The clearest result was that both models helped with more objective decision-making during Rapid Flood Guidance production. According to the trial summary, forecasts could have been improved on nearly half of the occasions examined. The models also helped forecasters judge when impact thresholds had been crossed, and in some cases they improved both location accuracy and the timing of warnings. There were differences between the two tools, and that is useful rather than awkward. SWFHIM performed best when forecasters needed detail on likelihood, impact severity and the type of impacts expected. FOREWARNS was valued for being simpler and for giving useful context around unfolding events. **What this means:** the question is not only which model wins on paper. It is which tool helps real people make the best decision quickly, clearly and with the least avoidable uncertainty.
The next steps are about turning trial results into something dependable. Recommendations include improving both SWFHIM and FOREWARNS with science partners, using the Met Office's next generation of rainfall nowcast data when it becomes available from 2027, and giving priority to a stronger SWFHIM nowcast tool that can offer impact-based, probability-led output in the zero-to-six-hour window.
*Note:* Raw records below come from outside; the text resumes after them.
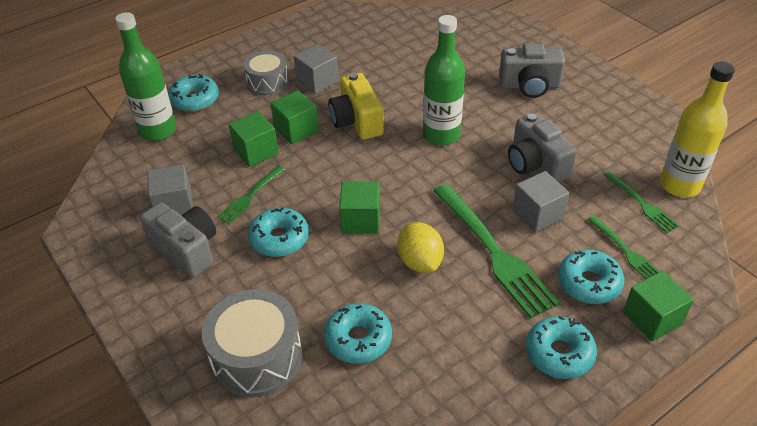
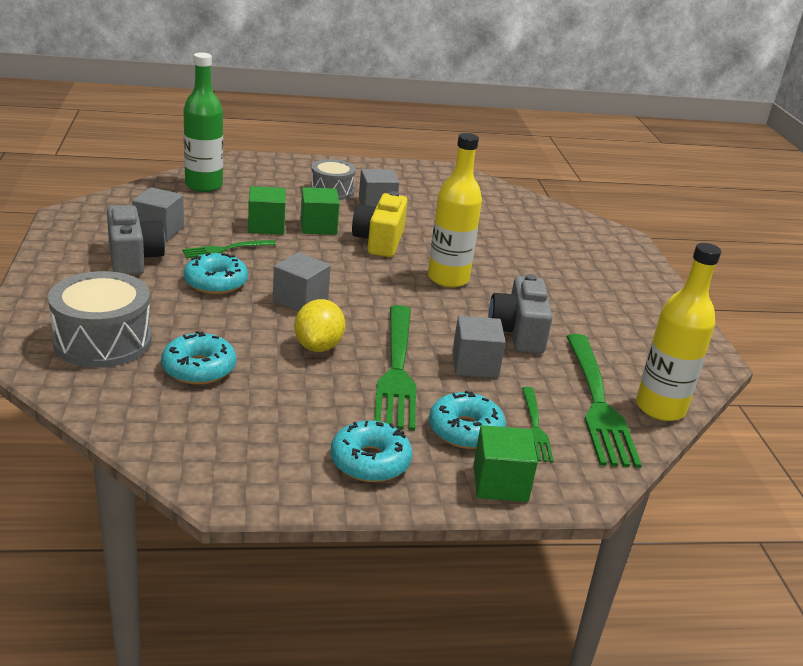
camera: 25 degrees right, 15 degrees down
turquoise donut [168,74,219,112] -> none
green cube [339,181,380,234] -> grey cube [273,252,331,312]
green bottle [423,15,465,146] -> yellow bottle [428,133,482,288]
grey camera [499,44,565,98] -> none
green fork [604,172,679,233] -> green fork [566,334,642,468], size x1.93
The trial also backed the idea of running FOREWARNS as an operational prototype and building automated checks so forecasters can measure whether the models are actually improving warnings. The plan, according to the government article, is for these recommendations to feed into a new three-year project with tools brought into operations by 2029. That will not stop intense rain from falling. What it can do is buy time, and in flood response time is often the difference between disruption and disaster. For readers, that is the main point to hold on to: better forecasting is not a technical extra. It is part of how a public service learns to protect people in a warmer, wetter and more built-up country.